# Pier Rod/Reel



## kssullivan (Mar 14, 2009)

Just wanting some advice,I am looking to buy a good multi-purpose rod and reel for pier fishing. When I say multipurposei mean i want to use it for Kings/cobia/bull reds/ and any other hard fighting big fish normally caught off piers. Preferably not anything that will break the bank either...


----------



## jaceboat (May 5, 2008)

find a used gator t90l. get a 706 or 704 or 302. for red fish though i would use something similar to a bonita setup they dont fight that hard.


----------



## jt (Mar 15, 2009)

YEA I HAVE A SETUP THAT I USE FOR KING/COBES

ITS A 9'6" GATOR BLANK WITH A PENN 850SS

MY REDFISH SETUP IS LIGHTER

A SHIMANO 7' WITH A ABU GARCIA 104 CARDINAL

USE 25-30LB LINE FOR THE KING/COBES

AND 12-15LB LINE FOR REDS


----------



## fred (Dec 28, 2008)

I've got a 6-1/2 ft Penn Slammer I like off the pier.

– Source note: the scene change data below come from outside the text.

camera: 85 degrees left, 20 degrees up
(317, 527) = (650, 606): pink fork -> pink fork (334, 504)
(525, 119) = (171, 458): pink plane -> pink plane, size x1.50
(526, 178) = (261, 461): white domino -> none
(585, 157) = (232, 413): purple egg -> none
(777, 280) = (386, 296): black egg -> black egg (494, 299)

It's short and light enough to be easy to handle, but has enough backbone for larger fish. One thing I would like is a little faster tip because it's not real good for casting artificials or light bites, but I do find the size a lot easier than my larger rods on a long day. I've caught several 25 lb(ish) Jack Crevalle with it and it was well up to the task, to say nothing of comparable king, reds, and stripers.

No, I've never caught a cobia that big, but pound for pound a Jack Crevalle will give you all the fight you want.


----------



## konz (Oct 1, 2007)

I second the t90, you can find some used at a great price. As far as reels go, I've used a Penn 750ssm and it's been a great reel. Most will say that the new penns are junk but mine has lasted almost 3 seasons of heavy fishing so far. But I'm sure you could find a used 7500 (the older model) that is bullet proof and will not break the bank!

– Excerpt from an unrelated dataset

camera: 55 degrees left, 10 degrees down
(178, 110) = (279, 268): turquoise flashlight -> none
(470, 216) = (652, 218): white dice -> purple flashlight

I haven't caught cobia or kings with mine, just bull reds and 5' sharks. I'll be working on the kings with it this year and have no doubts that it will do the job.


----------



## kingling (Apr 10, 2008)

if i were you i would try to get either a t90l[9ft] or a t80h[8ft] both af these are good all around blanks 

as for reels if you cant use a manual i would advise getting a penn 704 , penn 850 or a mitchell 302

if you can use a manual you have a fewoptions: van staal 200 or 250, penn 706 or 704, mitchell 302,


----------



## konz (Oct 1, 2007)

It may help to also post how much $$ you are willing to spend.


----------



## Matt Mcleod (Oct 3, 2007)

You're getting good advice from everybody so far. We sell several different sizes and styles of custom rods at the shop starting at $130 for an 8' pac bay. I can set you up with one of the new 8' pac bay custom rods and a penn 704z with a manual kit( or can put a bail on it if you like) that is in GREAT shape for $199. My advice would be to look at a few different lengths and style rods to see what you like best. Good luck!


----------



## B.CARR (Feb 4, 2008)

I agree with matt . shop around and see what feels right and whats in your price range.


----------



## wajdi (Jan 26, 2009)

Found on e-bay. Item # 270360232525, and no, I ain't the one selling.


----------



## FishAddict (Feb 2, 2009)

That's not the one you want, that is a boat rod. You want a spinning rod, with good big guides, softer tip for pitching cigs.


----------